Abstract
The increasing development of the competitive market has forced organisations to make great efforts in the processes of supply, production, and distribution to meet customer demand in the shortest time and at the lowest cost. A cross-docking (CD) system is one of the successful and practical strategies in this field considered by researchers in various fields. Also, business process management plays a key role in continuous improvement and increased productivity. In today’s digital age, due to the ability to record all activities, process mining is an important method to identify the current situation and improve productivity. In this research, a newly established CD belonging to a chain store is studied to improve the current situation, in which different goods enter and then exit after different processes. The purpose of this study is to obtain the optimal number of doors and loaders as sources. First, helping an RFID system, all activities are recorded, and the current situation of the processes is monitored, and then, the real process model is identified using heuristic and inductive miner algorithms. After adapting to the event log by using the simulation process in Arena software, different scenarios are examined, and the best possible case is presented.
Disclosure statement
No potential conflict of interest was reported by the author(s).
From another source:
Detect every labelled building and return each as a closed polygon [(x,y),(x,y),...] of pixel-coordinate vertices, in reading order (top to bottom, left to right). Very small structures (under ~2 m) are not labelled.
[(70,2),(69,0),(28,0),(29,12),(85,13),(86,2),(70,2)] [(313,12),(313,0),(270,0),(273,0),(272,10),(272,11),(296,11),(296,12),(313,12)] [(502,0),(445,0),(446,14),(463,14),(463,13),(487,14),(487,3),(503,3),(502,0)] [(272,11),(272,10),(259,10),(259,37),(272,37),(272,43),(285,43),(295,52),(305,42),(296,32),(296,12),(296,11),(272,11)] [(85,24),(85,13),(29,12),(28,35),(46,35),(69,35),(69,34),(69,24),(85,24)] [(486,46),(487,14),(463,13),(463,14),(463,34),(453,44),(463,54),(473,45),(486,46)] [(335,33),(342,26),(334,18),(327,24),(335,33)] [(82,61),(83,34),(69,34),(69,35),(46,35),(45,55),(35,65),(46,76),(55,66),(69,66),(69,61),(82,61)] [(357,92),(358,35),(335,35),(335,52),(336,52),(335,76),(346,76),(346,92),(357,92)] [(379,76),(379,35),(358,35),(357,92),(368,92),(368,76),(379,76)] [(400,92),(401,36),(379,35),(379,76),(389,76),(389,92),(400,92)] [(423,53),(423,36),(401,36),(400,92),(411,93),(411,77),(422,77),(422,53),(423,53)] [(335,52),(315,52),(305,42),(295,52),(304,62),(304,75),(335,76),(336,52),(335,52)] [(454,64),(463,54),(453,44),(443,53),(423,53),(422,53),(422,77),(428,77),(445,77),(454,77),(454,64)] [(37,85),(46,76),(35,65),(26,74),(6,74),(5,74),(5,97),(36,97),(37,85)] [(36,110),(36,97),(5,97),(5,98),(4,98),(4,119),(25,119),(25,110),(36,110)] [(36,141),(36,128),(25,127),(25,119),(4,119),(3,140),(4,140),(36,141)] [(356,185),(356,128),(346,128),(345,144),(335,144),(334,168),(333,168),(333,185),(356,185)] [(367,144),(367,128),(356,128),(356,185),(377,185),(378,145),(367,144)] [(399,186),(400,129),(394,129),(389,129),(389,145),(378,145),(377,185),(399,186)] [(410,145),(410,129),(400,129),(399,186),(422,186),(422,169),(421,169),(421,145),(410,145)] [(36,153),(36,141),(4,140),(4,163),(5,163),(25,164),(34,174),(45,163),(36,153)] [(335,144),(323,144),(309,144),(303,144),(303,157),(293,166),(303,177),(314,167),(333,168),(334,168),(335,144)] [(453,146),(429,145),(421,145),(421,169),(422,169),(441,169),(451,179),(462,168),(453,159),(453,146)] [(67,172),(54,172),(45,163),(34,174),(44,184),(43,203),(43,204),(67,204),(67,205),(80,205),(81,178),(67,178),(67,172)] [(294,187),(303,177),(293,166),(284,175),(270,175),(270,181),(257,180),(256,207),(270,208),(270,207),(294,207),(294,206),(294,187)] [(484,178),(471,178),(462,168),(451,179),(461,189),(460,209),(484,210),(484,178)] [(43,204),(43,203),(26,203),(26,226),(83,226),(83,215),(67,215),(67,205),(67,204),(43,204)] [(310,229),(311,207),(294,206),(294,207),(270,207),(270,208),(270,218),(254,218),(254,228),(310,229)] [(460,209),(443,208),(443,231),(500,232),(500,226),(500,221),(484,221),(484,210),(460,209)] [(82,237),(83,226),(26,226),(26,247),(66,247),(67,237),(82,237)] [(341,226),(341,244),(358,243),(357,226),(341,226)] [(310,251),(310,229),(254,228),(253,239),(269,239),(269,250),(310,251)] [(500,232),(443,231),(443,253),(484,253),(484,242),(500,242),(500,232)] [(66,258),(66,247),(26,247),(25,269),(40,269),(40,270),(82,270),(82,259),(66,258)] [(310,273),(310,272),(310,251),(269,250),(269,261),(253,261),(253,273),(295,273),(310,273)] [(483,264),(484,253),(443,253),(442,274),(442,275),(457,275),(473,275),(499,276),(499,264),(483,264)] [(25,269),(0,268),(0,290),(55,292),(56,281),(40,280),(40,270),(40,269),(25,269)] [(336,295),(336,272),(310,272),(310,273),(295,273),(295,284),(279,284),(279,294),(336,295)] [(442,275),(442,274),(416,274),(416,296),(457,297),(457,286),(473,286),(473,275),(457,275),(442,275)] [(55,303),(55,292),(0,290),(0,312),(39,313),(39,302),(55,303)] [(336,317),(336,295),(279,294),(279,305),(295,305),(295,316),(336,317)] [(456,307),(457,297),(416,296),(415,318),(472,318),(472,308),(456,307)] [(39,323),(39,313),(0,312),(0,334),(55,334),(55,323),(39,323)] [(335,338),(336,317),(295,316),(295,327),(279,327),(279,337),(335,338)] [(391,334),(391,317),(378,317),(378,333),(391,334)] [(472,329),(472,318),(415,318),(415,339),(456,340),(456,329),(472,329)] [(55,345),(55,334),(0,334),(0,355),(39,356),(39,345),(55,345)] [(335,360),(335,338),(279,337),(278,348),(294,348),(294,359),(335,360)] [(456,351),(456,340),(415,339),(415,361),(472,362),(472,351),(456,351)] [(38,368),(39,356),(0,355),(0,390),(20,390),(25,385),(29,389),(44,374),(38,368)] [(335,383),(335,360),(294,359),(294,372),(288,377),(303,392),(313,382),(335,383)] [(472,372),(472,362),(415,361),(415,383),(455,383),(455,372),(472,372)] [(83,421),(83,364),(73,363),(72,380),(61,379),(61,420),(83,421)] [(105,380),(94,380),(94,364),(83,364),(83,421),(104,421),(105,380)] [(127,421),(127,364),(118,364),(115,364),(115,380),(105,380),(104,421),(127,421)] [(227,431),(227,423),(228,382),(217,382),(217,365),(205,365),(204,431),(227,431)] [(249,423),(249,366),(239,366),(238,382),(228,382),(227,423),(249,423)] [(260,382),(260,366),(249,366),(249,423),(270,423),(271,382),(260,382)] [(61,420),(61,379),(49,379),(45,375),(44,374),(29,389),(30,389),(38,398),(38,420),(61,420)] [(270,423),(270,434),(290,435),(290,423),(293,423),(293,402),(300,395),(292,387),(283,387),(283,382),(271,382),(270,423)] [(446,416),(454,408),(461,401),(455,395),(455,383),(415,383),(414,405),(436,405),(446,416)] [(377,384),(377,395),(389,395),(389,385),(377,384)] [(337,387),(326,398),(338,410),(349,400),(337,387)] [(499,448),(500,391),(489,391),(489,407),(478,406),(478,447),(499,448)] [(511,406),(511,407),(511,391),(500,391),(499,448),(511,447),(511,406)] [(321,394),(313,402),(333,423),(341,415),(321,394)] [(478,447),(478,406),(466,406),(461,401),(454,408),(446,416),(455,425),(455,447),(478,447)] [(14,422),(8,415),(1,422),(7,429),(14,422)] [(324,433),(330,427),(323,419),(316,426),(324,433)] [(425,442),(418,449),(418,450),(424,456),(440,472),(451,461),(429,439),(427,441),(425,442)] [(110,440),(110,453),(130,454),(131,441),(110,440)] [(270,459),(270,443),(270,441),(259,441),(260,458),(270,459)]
Data availability statement
The data that support the findings of this study are available from the corresponding author upon reasonable request.
Notes
Additional information
Notes on contributors
Sadaf Shams-Shemirani
Sadaf Shams-Shemirani held her M.Sc. in Industrial Engineering from Sharif University of Technology, Tehran, Iran. Her main fields of interests are machine learning, data mining, data-driven optimisation & decision making, process mining, discrete-event & agent-based simulation, and heuristic/meta-heuristic algorithms. In addition, inventory and supply chain modeling and optimisation, replenishment optimisation in inventory systems and modeling & optimisation of healthcare systems make up an important part of her research interests.
Reza Tavakkoli-Moghaddam
Reza Tavakkoli-Moghaddam is a Professor of Industrial Engineering at the College of Engineering, University of Tehran in Iran. He obtained his Ph.D., M.Sc. and B.Sc. degrees in Industrial Engineering from Swinburne University of Technology in Melbourne (1998), University of Melbourne in Melbourne (1994), and Iran University of Science and Technology in Tehran (1989), respectively. He serves as the Editor-in-Chief of Journal of Industrial Engineering published by the University of Tehran and the Editorial Board member of nine reputable academic journals. He is the recipient of the 2009 and 2011 Distinguished Researcher Awards and the 2010 and 2014 Distinguished Applied Research Awards at University of Tehran, Iran. He has been selected as the National Iranian Distinguished Researcher in 2008 and 2010 by the MSRT (Ministry of Science, Research, and Technology) in Iran. He has obtained the outstanding rank as the top 1% scientist and researcher in the world elite group since 2014. Also, he received the Order of Academic Palms Award as a distinguished educator and scholar for the insignia of Chevalier dans l'Ordre des Palmes Academiques by the Ministry of National Education of France in 2019. He has published 5 books, 39 book chapters, and more than 1000 journal and conference papers.
Alireza Amjadian
Alireza Amjadian is a Ph.D. candidate at Dalhousie University in Canada, where he is conducting research in the field of Remanufacturing and Pricing, with a focus on Machine Learning. He obtained his M.Sc. in Industrial Engineering from Kharazmi University in Tehran, Iran. His research interests are Inventory and Supply Chain Modeling, Pricing, Machine Learning, and Decision Making. His research endeavours focus on the application of Exact, Heuristic, and Meta-heuristic algorithms to optimise complex mathematical models such as MINLP, NLP, MILP, and MIP within the context of supply chains and inventory systems. His work extends to integrated inventory systems, where he investigates optimal lot-sizing and replenishment strategies, including EPQ, EOQ, and EGQ models.
Bahar Motamedi-Vafa
Bahar Motamedi-Vafa is a master's candidate at the University of Ottawa's Telfer School of Management in Canada, with a specialization in the field of Management and Business Analytics. She completed her bachelor's degree in industrial engineering from Kharazmi University in Tehran, Iran. She is interested in improving the operations of systems and policies through data-driven methods. Her research interests are centered on modern analytics methodologies such as the utilization of data-driven optimization, machine learning, and simulation techniques to inform the design of systems and policy development.